When Pete Seeger died I could put it off no longer. I looked for those old 7" reel-to-reel tapes – in my old storage crate in the attic, in my cartons of old books, in my box of high-school treasures. Not there. I gave up. And then, days later, I spotted them on the book shelf above my desk. I had retrieved them some years ago and placed them there – so they would be handy.
I opened the old Wollensak and cleaned off four decades of grime, only to find there was no take-up reel. It took me a few days before I set about finding one on eBay: $3.00 (plus $5.94 for shipping) from a seller in Orlando, Florida. Then I had to wait several days for the auction to close, and more until finally the package arrived. But I had found not one but two of my old 7" reel-to-reel tapes and it would likely take hours to find that particular recording. I was too busy.

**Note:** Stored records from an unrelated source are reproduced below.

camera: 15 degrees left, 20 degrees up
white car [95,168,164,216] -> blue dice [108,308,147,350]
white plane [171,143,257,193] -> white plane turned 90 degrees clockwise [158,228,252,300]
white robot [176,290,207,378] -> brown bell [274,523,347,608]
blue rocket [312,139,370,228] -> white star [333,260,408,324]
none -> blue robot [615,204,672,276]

I don't know what inspired me today to drop everything and listen to those recordings. And I got lucky – Living in the Country was one of the first recordings on the first side of the first reel. I was pleased.

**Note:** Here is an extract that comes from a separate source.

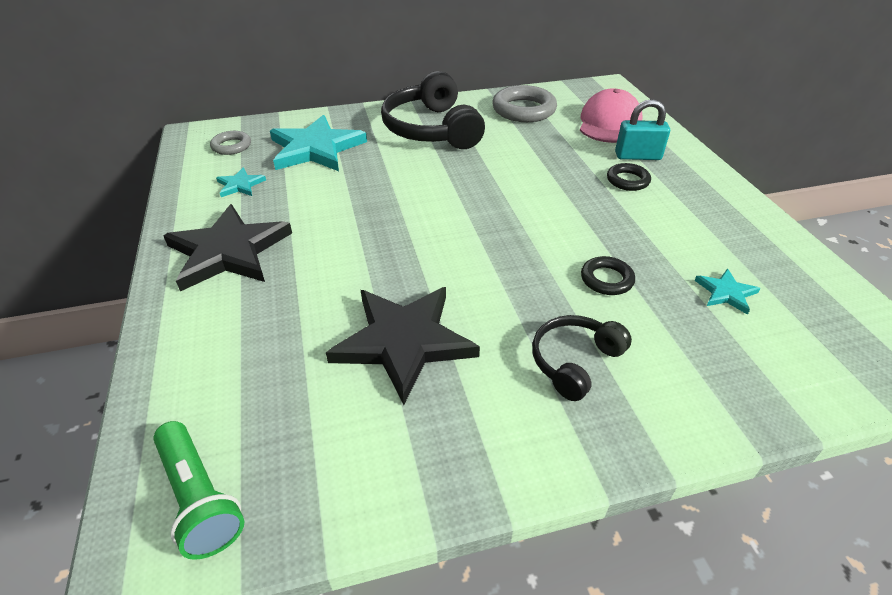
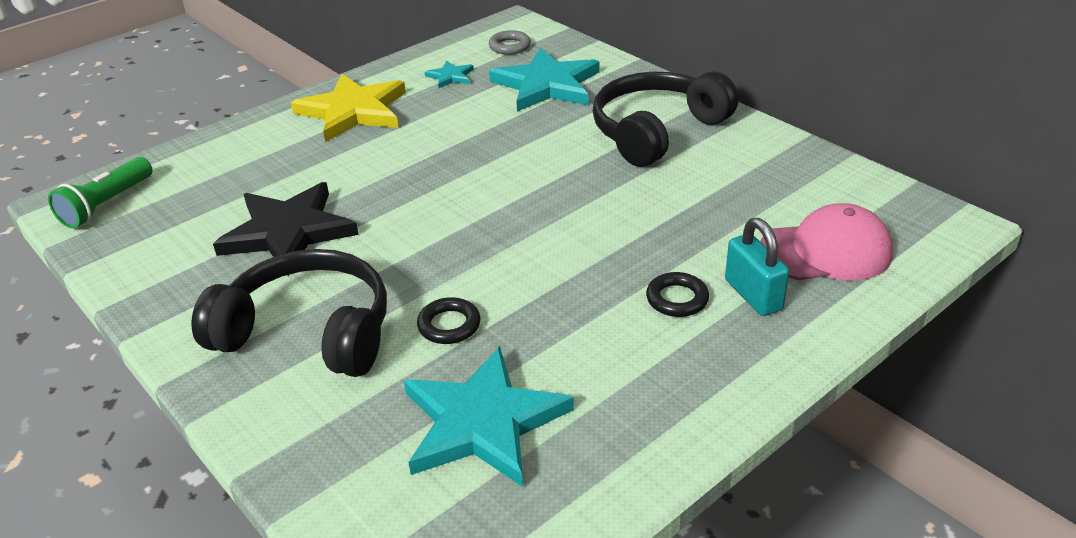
camera: 65 degrees right, 5 degrees down
black star [163,204,292,291] -> yellow star [291,74,406,142]
grey ring [492,85,557,122] -> none
black headphones [532,315,632,401] -> black headphones [191,249,387,377], size x1.80
turquoise star [695,269,760,315] -> turquoise star [404,346,574,487], size x2.21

I retrieved my bag of audio cables and adapters from the basement, a carry over from my college days when I thought myself knowledgeable in such matters. I connected the Wollensak's outputs to my computer's inputs in every conceivable configuration, to no avail. Audacity recorded hums and buzzes. Watching the afternoon tick by, I gave up and held a microphone in front of the Wollensak, a reversal of the process I had used to record the radio show (using a microphone in front of the radio speaker) some 45 years ago.
The quality of the recording is poor, but still conveys the essence of this unique arrangement.

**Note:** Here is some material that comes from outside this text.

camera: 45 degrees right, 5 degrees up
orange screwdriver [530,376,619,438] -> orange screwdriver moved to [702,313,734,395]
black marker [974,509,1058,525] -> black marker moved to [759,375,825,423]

The host of the radio show provides a brief introduction to these two versions of Living in the Country. The first version is from a
London recording made in 1959. I searched the web but was unable to find a better quality version. (See update below). It starts with Pete Seeger talking
about Huddie Ledbetter and he seems to attribute Living in the Country
to him. Indeed, "Living in the Country" is likely a reference to "Goodnight Irene," Lead Belly's #1 hit song of 1950, that has the line, "Sometimes I live in the country." It is unlike any other recording of Living in the Country,
starting with a powerful, rhythmic, blues section that breaks into the
lighter melody with which we are so familiar. The second version is the well-known
"whistling" version that appears in numerous recordings by Pete Seeger
and other artists.
You can listen to my recording of Living in the Country from the Folk Music of the World radio showhere.
But that's not quite the end of the story. You see, I've been trying to find the lyrics to Living in the Country for as long as I've been trying to play it on the 12-string. I thought I saw the lyrics printed in an issue of Sing Out! magazine, but the lyrics did not turn up in a search of it's archives. To the best of my recollection, here they are.
Living in the Country
I'm living way out in the country
I rarely come into the town.
It's always so lovely, delightful,
I wish that you would come around.
Oh, please, won't you come away with me.
We'd be so happy living in the country.
Work all day,
Laugh and play,
Sing this song to you.
Perhaps I will retrieve my old 12-string from the attic.
Update June 19, 2019
I recently found Pete Seegers 1959 recording, I Knew Leadbelly which was recently re-released, as described here.